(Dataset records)

* * *

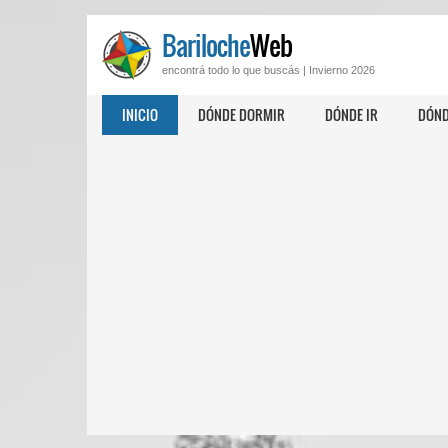
Bariloche
Web
encontrá todo lo que buscás |
Invierno 2026
INICIO
DÓNDE DORMIR
DÓNDE IR
DÓND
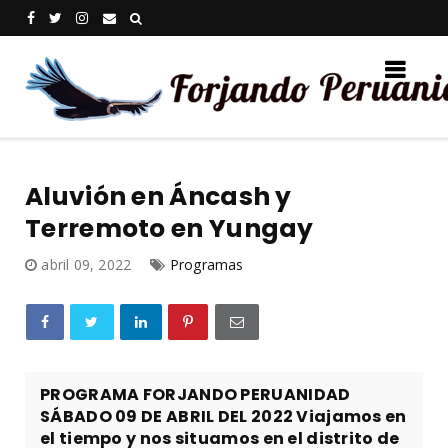
Aluvión en Áncash y
Terremoto en Yungay
abril 09, 2022
Programas
PROGRAMA FORJANDO PERUANIDAD
SÁBADO 09 DE ABRIL DEL 2022 Viajamos en
el tiempo y nos situamos en el distrito de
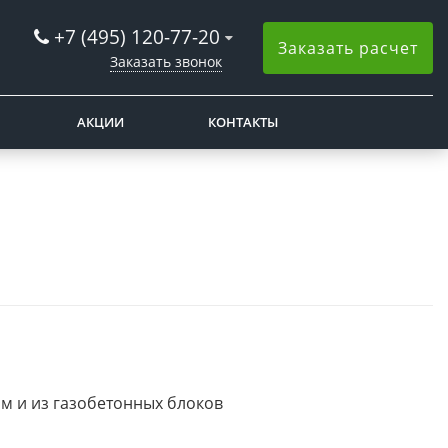
+7 (495) 120-77-20
Заказать расчет
Заказать звонок
АКЦИИ
КОНТАКТЫ
м и из газобетонных блоков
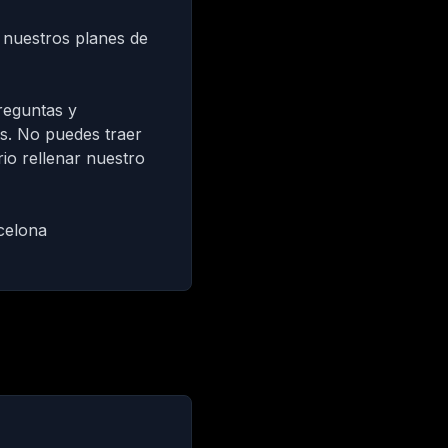
n
nuestros planes de
reguntas y
s. No puedes traer
io rellenar nuestro
celona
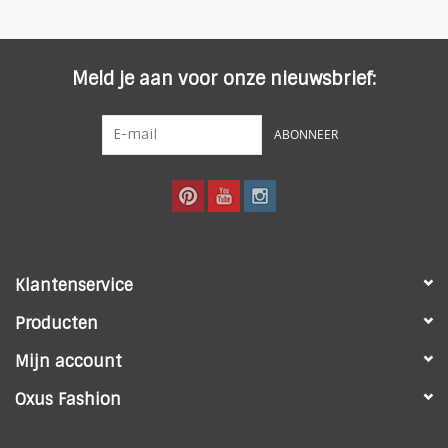
Meld je aan voor onze nieuwsbrief:
ABONNEER
Klantenservice
Producten
Mijn account
Oxus Fashion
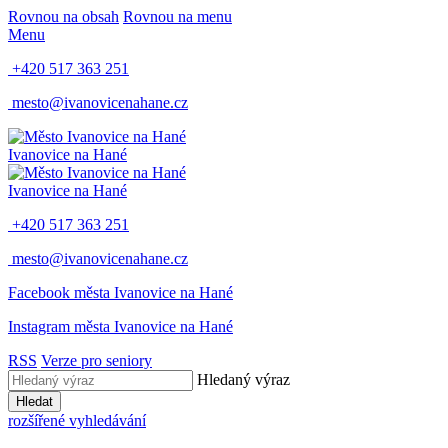
Rovnou na obsah
Rovnou na menu
Menu
+420 517 363 251
mesto@ivanovicenahane.cz
Ivanovice na Hané
Ivanovice na Hané
+420 517 363 251
mesto@ivanovicenahane.cz
Facebook města Ivanovice na Hané
Instagram města Ivanovice na Hané
RSS
Verze pro seniory
Hledaný výraz
Hledat
rozšířené vyhledávání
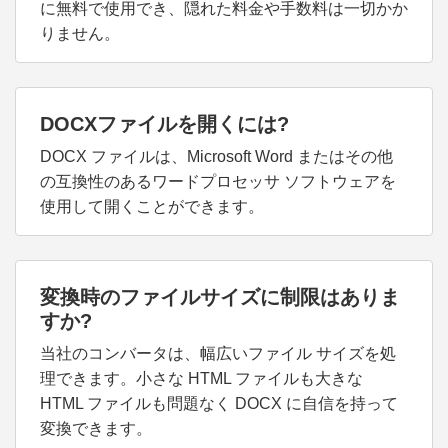
に無料で使用でき、隠れた料金や手数料は一切かか
りません。
DOCXファイルを開くには?
DOCX ファイルは、Microsoft Word またはその他
の互換性のあるワードプロセッサ ソフトウェアを
使用して開くことができます。
変換時のファイルサイズに制限はありま
すか?
当社のコンバータは、幅広いファイル サイズを処
理できます。小さな HTML ファイルも大きな
HTML ファイルも問題なく DOCX に自信を持って
変換できます。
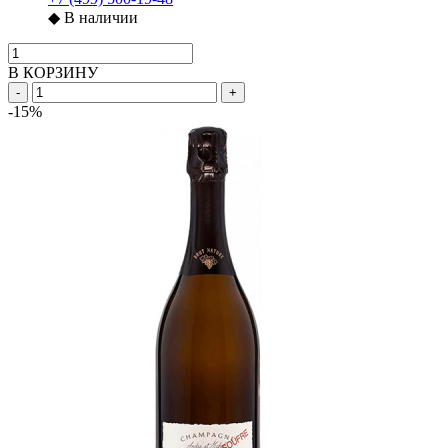
◆
В наличии
В КОРЗИНУ
-
+
-15%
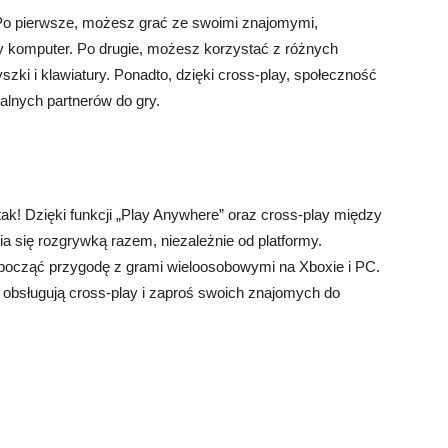
Po pierwsze, możesz grać ze swoimi znajomymi,
zy komputer. Po drugie, możesz korzystać z różnych
szki i klawiatury. Ponadto, dzięki cross-play, społeczność
alnych partnerów do gry.
! Dzięki funkcji „Play Anywhere” oraz cross-play między
 się rozgrywką razem, niezależnie od platformy.
począć przygodę z grami wieloosobowymi na Xboxie i PC.
y obsługują cross-play i zaproś swoich znajomych do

* * *

→ **WORK ITEM**
Your response should be each line that includes the word "Hané", copied from the records.

→ **YOUR SOLUTION**
Ivanovice na Hané
Ivanovice na Hané
Facebook města Ivanovice na Hané
Instagram města Ivanovice na Hané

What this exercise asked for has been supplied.